Querying documents from element in Array
Right tool for the job?
(Nik Everett) #2

There isn't an efficient way to do this but I can think of two OK ways to do it and I'm not sure which one is best:

  1. Index the documents with the string array just like that and search using a bool query (bool filter in 1.x) with each term in the OR clause, probably wrapped in a constant_score query. Then you use a script to recheck all the found documents for your restriction.

  2. Index the documents with an extra field that smooshes together the string array. So it'd be {"stringArray": ["A", "B"], "smooshedStringArray": "A_B"}. Then use an appropriate bool query on those. So if the user input is ["A', "B", "C"] then the query is:

"bool": {
  "should": [
    { "term": {"smooshedStringArray": "A"} },
    { "term": {"smooshedStringArray": "B"} },
    { "term": {"smooshedStringArray": "C"} },
    { "term": {"smooshedStringArray": "A_B"} },
    { "term": {"smooshedStringArray": "A_C"} },
    { "term": {"smooshedStringArray": "B_C"} },
    { "term": {"smooshedStringArray": "A_B_C"} }
  ]
}

The first way is going to store less data and be fast if your query is more selective without the script. The second way is going to be faster if some of the terms are really common but it won't work at all on large arrays.

You might be able to think of a way to combine them if you think harder than I have about the problem.

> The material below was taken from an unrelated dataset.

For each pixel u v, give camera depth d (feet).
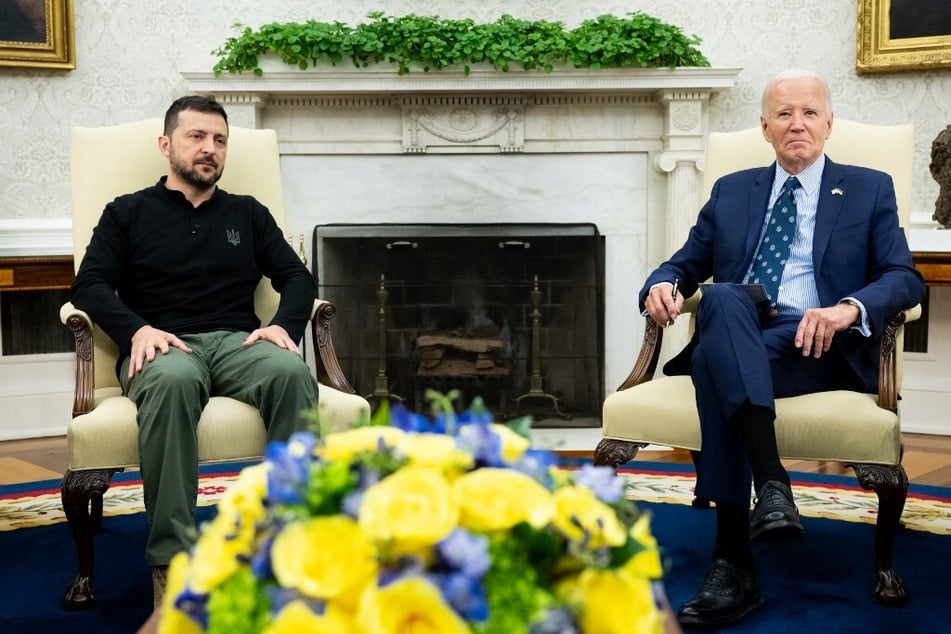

Greater than based on value from another field
(Alexey Danilov) #3

Thanks a lot for you suggestion!

In my case arrays could consist of up to 40 elements, so option 2). is not really viable. However, 1) - with scripting - might be fine.

However, apart from the solution with using the scripts - which should work
nicely, but will most likely slow down the query considerably in case
when there are many records that match - I have devised another one.
Below I will try to explain its main idea, without code implementation. Any comments are highly appreciated :slight_smile:

One considerable condition that I failed to mention (and which might
have given other users valuable hint) is that arrays consist of
enumerated elements, i.e. there are finite number of such elements in
array. This allows to flatten such array into separate field of an
entity.

Lets say there are 5 possible values: 'A', 'B', 'C', 'D', 'E'. Each
of these values is a boolean field - true if it is empty (i.e. array
version would contain this element ) and false otherwise.
Then each of the entities could be rewritten as follows:

1).
A = true
B = true
C = false
D = false
E = false

2).
A = true
B = false
C = true
D = false
E = false

3).
A = true
B = false
C = false
D = false
E = true

4).
A = true
B = false
C = false
D = false
E = false

With the user input of ['A', 'B', 'C'] all I would need to do is:
a) take all possible values (['A', 'B', 'C', 'D', 'E']) and subtract from them user input -> result will be ['D', 'E'];
b) find records where each of resulting elements is false, i.e. 'D = false AND E = false'.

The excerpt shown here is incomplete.